Her saniyenin önemli ve kritik olduğu böyle durumlarda tek bir operatör ile değil, birden fazla operatörle çalışmanız gerekebilir. İletişim altyapısında sürdürülebilirliğin sağlanması planlanan çözümleri çalışır hale getirebilecektir. Ülkemizde faaliyet gösteren önemli operatörlerin sahip olduğu iş devamlılığı planlarını firmalar olarak bizim de incelemiz ve sürdürülebilirlik planlarımızı oluştururken beraber hareket etmemiz çok değerlidir. Bu konuda gereken kaynakların tahsis edilmesiyle öncesinde önlem almak mümkün olabilecektir. Böylelikle kriz anında gerekli iş akışının aksamadan sürdürülebilmesi sağlanabilir.
Tüm bunlara ek olarak, çözüm ortaklarımızın da iş devamlılıklarının olması kriterini gözlemlemeye başladık.

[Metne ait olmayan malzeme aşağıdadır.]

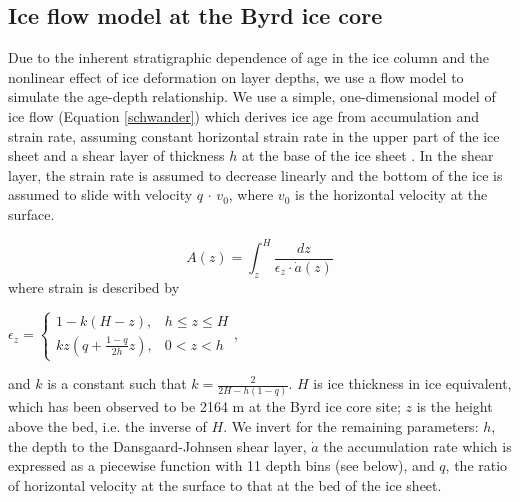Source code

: \subsection{Ice flow model at the Byrd ice core}

Due to the inherent stratigraphic dependence of age in the ice column and the nonlinear effect of ice deformation on layer depths, we use a flow model to simulate the age-depth relationship. We use a simple, one-dimensional model of ice flow (Equation \ref{schwander}) which derives ice age from accumulation and strain rate, assuming constant horizontal strain rate in the upper part of the ice sheet and a shear layer of thickness $h$ at the base of the ice sheet \citep{schwander2001}. In the shear layer, the strain rate is assumed to decrease linearly and the bottom of the ice is assumed to slide with velocity $q$ $\cdot$ $v_0$, where $v_0$ is the horizontal velocity at the surface.

\begin{equation}\label{schwander}
A(z) = \int_{z}^{H} \frac{dz}{\epsilon_z \cdot \dot{a}(z)}
\end{equation}
where strain is described by
\begin{center}
$    \epsilon_z=
    \begin{cases}
                 1-k(H-z), & h \leq z \leq H \\
                  kz(q+\frac{1-q}{2h}z), & 0 < z < h
    \end{cases}, 
$

\end{center}
and $k$ is a constant such that $k = \frac{2}{2H - h(1-q)}$. $H$ is ice thickness in ice equivalent, which has been observed to be 2164 m at the Byrd ice core site; $z$ is the height above the bed, i.e. the inverse of $H$. We invert for the remaining parameters: $h$, the depth to the Dansgaard-Johnsen shear layer, $\dot{a}$ the accumulation rate which is expressed as a piecewise function with 11 depth bins (see below), and $q$, the ratio of horizontal velocity at the surface to that at the bed of the ice sheet.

Örneğin, ben bireysel olarak, iş ortağım olan lojistik operatörünün bir iş devamlılık planının olup olmadığını kontrol ediyorum. İş birimlerimiz ile birlikte hareket ederek bu konudaki farkındalığı artırıp, birlikte çözüm planlarını geliştirmek de afet anında hayat kurtarıcı olacaktır.
Bir diğer hayati konu ise yukarıda da bahsettiğimiz deprem meydana geldiğinde yakınları enkaz altında veya yardım bekleyen paydaşlarımızla ilgili. Böylesi bir durumda destek alınabilecek insan kaynağı sınırlı olabilir. Bu durum hepimizin başına gelebilir ve afet anında belli bir noktada iş devamlılığını düşünmek zorunda kalabiliriz.
Sizlerinde bildiği gibi ilaç sektörü çok yoğun regülasyonlara tabi bir sektördür. Unutulmaması gerekir ki ilaç ikinci kalitesi olmayan tek üründür. O yüzden ilacı ürettiğiniz yerlerde çok ciddi insan sağlığını korumak amacı ile düzenlenmiş kanun ve yönetmelikler uygulanmaktadır. İzin alınmış üretim noktası üretim yapamaz hale gelirse bu durumda başka bir tesiste acil durumda üretim veya ithalat izni alınması gerekebilecektir. Bu süreçler için, afet durumlarına özel olmak üzere, yasal iyileştirmeler veya yönetmelik düzenlemeleri gerekebilir. Sağlık Bakanlığımızın da muhtemel bir felaket durumunda ilaç tedariği sıkıntılarını yönetmek amacı ile sektör paydaşları ile pratik olarak uygulanabilecek ve insan sağlığı için önemli riskleri yönetmekten taviz vermeden sağlanacak planlamalar konusundaki çalışmalara destek vereceğine inanıyorum.”